# What the exercise asks
Reproduce word for word the part of the treasure hunt tutorial starting at "Set up services" and ending at "6. Copy the url value.".

[Page text Boundary: Start]

This tutorial shows you how to create a fun treasure hunt game for Android devices using the IBM Watson™ Visual Recognition and Text to Speech services, as well as the IBM Cloud™ App ID service.

Learning objectives

This tutorial creates a treasure hunt game in which the player is given the hints to find something and takes a photo of it to pass a level. To give the hints, the Watson Text to Speech service is used. To determine if the player passes the level, custom visual recognition models are built in Watson Studio with data sets of images. This is integrated within the application. The models are trained with Watson Studio. Furthermore, App ID service is used to add authentication to the game, to track players of the game.

Prerequisites

  1. Sign up for an IBM Cloud account
  2. Install Android Studio
  3. A data set for the visual recognition model; use these sample data sets or any data set of your choice

Estimated time

This tutorial takes approximately 20 minutes to complete if you already have an IBM cloud account set up.

Steps

First, you must set up the services on IBM Cloud, then you set up the client application.

Set up services on IBM Cloud

  1. Create an instance of the Watson Visual Recognition service and get your credentials:

    1. Go to the Watson Visual Recognition page in the IBM Cloud Catalog.
    2. Log in to your IBM Cloud account.
    3. Click Create.
    4. Click Service Credentials > New Credentials > Add.

      alt

    5. Copy the apikey value, or copy the username and password values if your service instance doesn’t provide an apikey.

    6. Copy the url value.

      alt

  2. Create an instance of the App ID service and get your credentials:

    1. Go to the App ID page in the IBM Cloud Catalog.
    2. Click Create.
    3. Click Service Credentials > New Credentials > Add.
    4. Copy the apikey value, or copy the username and password values if your service instance doesn’t provide an apikey.
    5. Copy the url value.
  3. Create an instance of the App ID service and get your credentials.

    1. Go to the Watson Text to Speech page in the IBM Cloud Catalog.
    2. Click Create.
    3. Click Service Credentials > New Credentials > Add.
    4. Copy the apikey value, or copy the username and password values if your service instance doesn’t provide an apikey.
    5. Copy the url value.
  4. Create an instance of Watson Studio.

    1. Go Watson Studio in the IBM Cloud Catalog.
    2. Click Create.

      alt

    3. Click Get Started.

      alt

    4. Click Create a Project > Visual Recognition.

      alt

    5. Name the project. Select Storage > cloud object storage. Click Create.

  5. Create the Visual Recognition models.

    1. Click Create a Class. Give it a name. Create at least two classes. In this tutorial, five classes: Trees, BurjKhalifa, BurjArab, MiracleGarden, and GlowGarden.
    2. Upload the ZIP files for the data set: Upload to Project > Browse > Choose folder.
    3. Open the class you want to add the data set to. Click on the uploaded ZIP folder on the right > Add to Model.

      alt

    4. After this is added, Click Train Model. This will take some time.

[Page text Boundary: End]
[Information Boundary: Start]

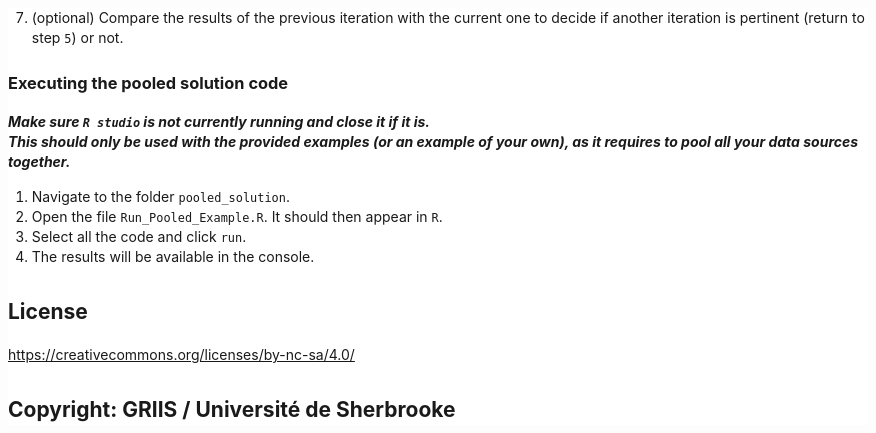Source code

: 7. (optional) Compare the results of the previous iteration with the current one to decide if another iteration is pertinent (return to step `5`) or not.

### Executing the pooled solution code

***Make sure `R studio` is not currently running and close it if it is.***  
***This should only be used with the provided examples (or an example of your own), as it requires to pool all your data sources together.***

1. Navigate to the folder `pooled_solution`. 
2. Open the file `Run_Pooled_Example.R`. It should then appear in `R`.
3.	Select all the code and click `run`.
4.	The results will be available in the console.

## License

https://creativecommons.org/licenses/by-nc-sa/4.0/

## Copyright: GRIIS / Université de Sherbrooke
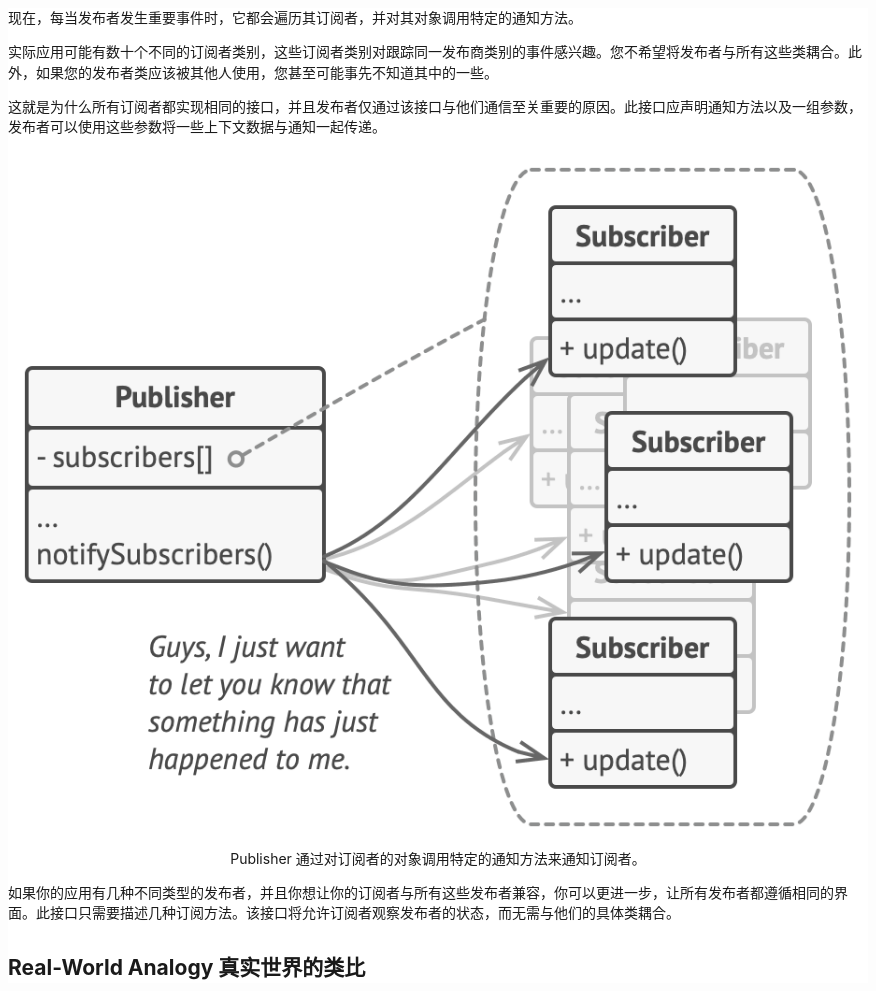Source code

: 
现在，每当发布者发生重要事件时，它都会遍历其订阅者，并对其对象调用特定的通知方法。

实际应用可能有数十个不同的订阅者类别，这些订阅者类别对跟踪同一发布商类别的事件感兴趣。您不希望将发布者与所有这些类耦合。此外，如果您的发布者类应该被其他人使用，您甚至可能事先不知道其中的一些。

这就是为什么所有订阅者都实现相同的接口，并且发布者仅通过该接口与他们通信至关重要的原因。此接口应声明通知方法以及一组参数，发布者可以使用这些参数将一些上下文数据与通知一起传递。


<div align="center"> <img src="/images/observer-solution2.png"/>Publisher 通过对订阅者的对象调用特定的通知方法来通知订阅者。</div>


如果你的应用有几种不同类型的发布者，并且你想让你的订阅者与所有这些发布者兼容，你可以更进一步，让所有发布者都遵循相同的界面。此接口只需要描述几种订阅方法。该接口将允许订阅者观察发布者的状态，而无需与他们的具体类耦合。

## Real-World Analogy 真实世界的类比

[Information Boundary: End]

# Exercise response
Set up services on IBM Cloud

  1. Create an instance of the Watson Visual Recognition service and get your credentials:

    1. Go to the Watson Visual Recognition page in the IBM Cloud Catalog.
    2. Log in to your IBM Cloud account.
    3. Click Create.
    4. Click Service Credentials > New Credentials > Add.

      alt

    5. Copy the apikey value, or copy the username and password values if your service instance doesn’t provide an apikey.

    6. Copy the url value.